The cardiometabolic risks add up
STUDY: Radha Krishnan RP et al, Psychiatry Research 2026
STUDY TYPE: Systematic review
FUNDING: Australian National Health and Medical Research Council
Background
Researcher have warned about off-label antipsychotics for decades, but the rates continue to grow. Quetiapine for insomnia, olanzapine for anxiety, risperidone for irritability. This study looks at the risks with the lower doses typically used outside of psychosis.
The Study
- Systematic review of 13 observational studies, all lasting at least a year (average three).
- Adults and the elderly with non-psychotic disorders, including major depression, intellectual disability, autism spectrum disorder, dementia, and Tourette’s syndrome.
Results
Adults on antipsychotics showed higher rates of weight gain (29–78%), high blood sugar (5–23%), and dyslipidemia (16–48%) compared to untreated patients. Metabolic problems were worse for second- than first-generation antipsychotics.

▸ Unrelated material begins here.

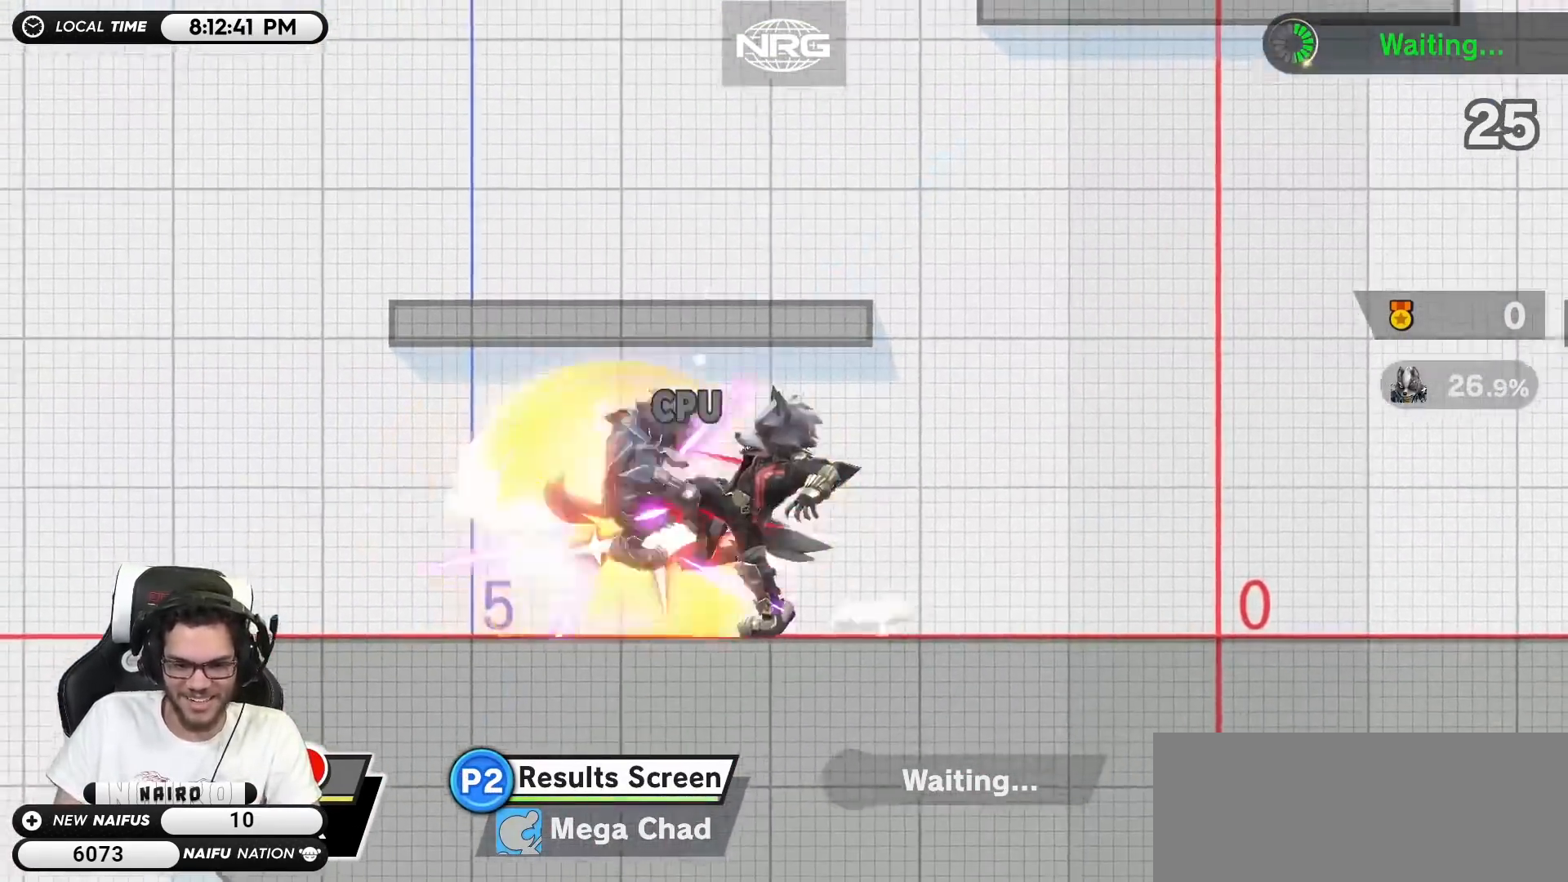
{"buttons": [], "left_stick": "center", "right_stick": "center", "events": [[50, "A", "down"], [150, "A", "up"], [233, "A", "down"], [333, "A", "up"]]}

In terms of heart disease, a Swedish registry study of 428,525 patients found a weak link between low-dose olanzapine or quetiapine and death from cardiometabolic causes, with hazard rising about 45% for each additional year of exposure at 5 mg/day.
In elderly patients with dementia, twice as many had metabolic syndrome on antipsychotics vs off (27% vs 14%).
Children
Children are more prone to metabolic risks on antipsychotics, so the authors analyzed them in a separate paper. Among 15 observational trials, long-term antipsychotics in non-psychotic disorders caused weight gain (91.6% studies, n = 12), hyperglycaemia (100%, n = 6), dyslipidemia (66.6%, n = 6), metabolic syndrome (100%, n = 2), and possibly hypertension (25%, n = 4). No studies looked at heart disease.
Limitations
All observational studies, as no randomized controlled trials lasted long enough.
Practice Implications
- Antipsychotics are risky meds, deserving serious consideration of whether they work, and whether those benefits are short vs long-term.
- Although these risks are significant with low doses, they are worse in the higher range.